#### TRABAJO POR HACER
**A.** Por favor, extrae sin cambios del fragmento de texto el tramo que va desde "El sueño aún" hasta "del niño dios!!!!".
**B.** Según el fragmento de texto, ¿con qué palabras saluda el saurio al pez junto al lago?

#### FRAGMENTO DE TEXTO

"""

El sueño aún duró un rato más. Cuando me despertó la pareja de policía local una última imagen se me escurría entre los dedos. Alan y Kevin, cogidos del hombro, gritaban a voz en cuello: Viva la corcova de la madresita del niño dios!!!!
Ahora ya estoy en mi casa, más tranquilo, con una infusión de flor alpina de tila que me estabilice las pulsaciones en unas setenta más o menos. Toco las paredes y las puertas para convencerme de su realidad, grito como una urraca por el consuelo de escuchar mi propia voz y a partir de ahí ubicarme en el mundo. Pero las preguntas no cesan: ¿deberán por contrato los inmigrantes odiarse a si mismos como los valencianos? ¿votar al PP para los restos? ¿peregrinar en masa al delta del Ebro a traer el agua a cubos? ¿recalificar las cajas de cartón entre las que duermen cada noche? ¿Se les expulsará si ponen guacamole a la paella? Vivo sin vivir en mi. La única ventaja es que los hispano hablantes no necesitarán cambiar de idioma. Para que luego digan.
Ah, dos cositas más: la aversión que me produce la idea no quita que esté a favor de la pena capital para el fulano/a que ha cocinado la cosa esa de la foto y he saltado como canguro con el gol de los red devils.
Hasta la próxima valencianísimos amigos.

jueves, 24 de abril de 2008

palabras más o menos


Había una vez un saurio viejo y estúpido con incontinencia verbal. Hablaba de muchas cosas. Llovía palabras como quien llena la tierra de espadas, hijos o catedrales. Hablaba de mucho y hablaba con muchos, pero callaba lo que de verdad importa. Hasta que se arrodilló junto al lago y habló muy cerca del agua. Se te saluda, pez, dijo. Después se sentó en la orilla a esperar a que todo sucediera.

martes, 22 de abril de 2008

entrar, beber, morir

Encuentro pocos placeres comparables al de sentirse extranjero. Aterrizar en una ciudad de la que a penas se sabe nada y en la que nadie sabe nada de ti. No pertenecer. No militar. Ser un perfecto irresponsable, un rostro que pasa, una sombra que gotea por rincones que huelen a novedad excitante. Ese es uno de mis juegos en Valencia, supongo que como rudimento para sobrevivir a lo que nos enfrentamos cada día.

"""

#### DATOS SIN PROCESAR
"""

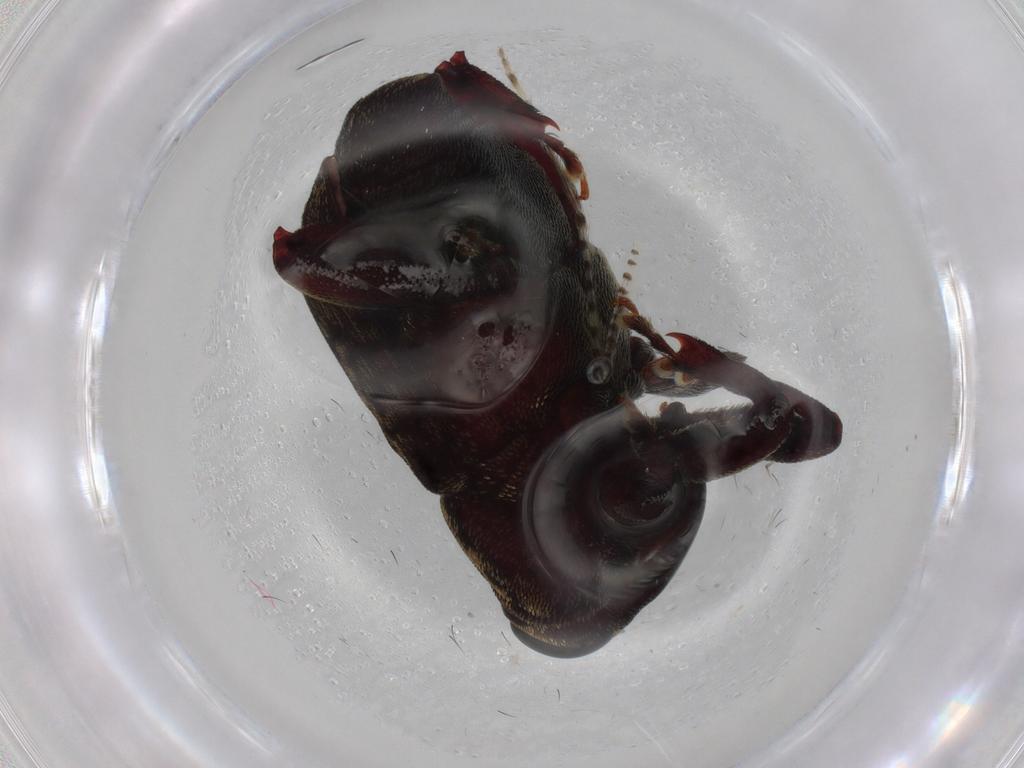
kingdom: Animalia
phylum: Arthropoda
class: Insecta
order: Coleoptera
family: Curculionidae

"""
"""

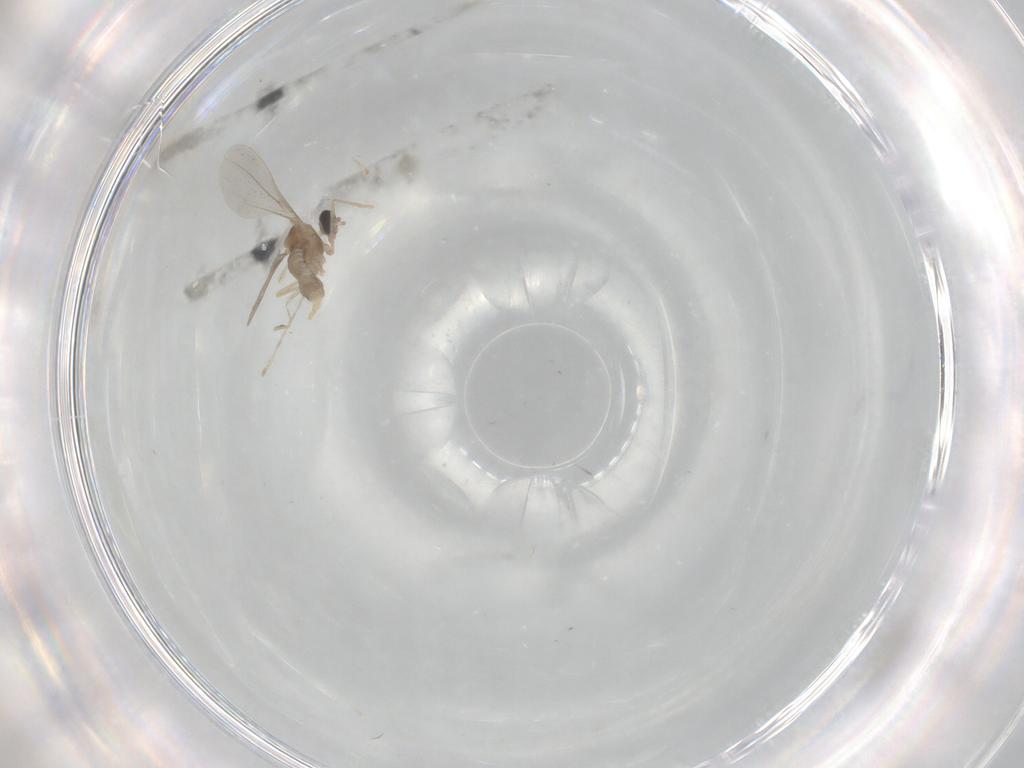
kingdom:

"""

#### LISTA DE SOLUCIONES
**A.**
El sueño aún duró un rato más. Cuando me despertó la pareja de policía local una última imagen se me escurría entre los dedos. Alan y Kevin, cogidos del hombro, gritaban a voz en cuello: Viva la corcova de la madresita del niño dios!!!!

**B.** Se te saluda, pez.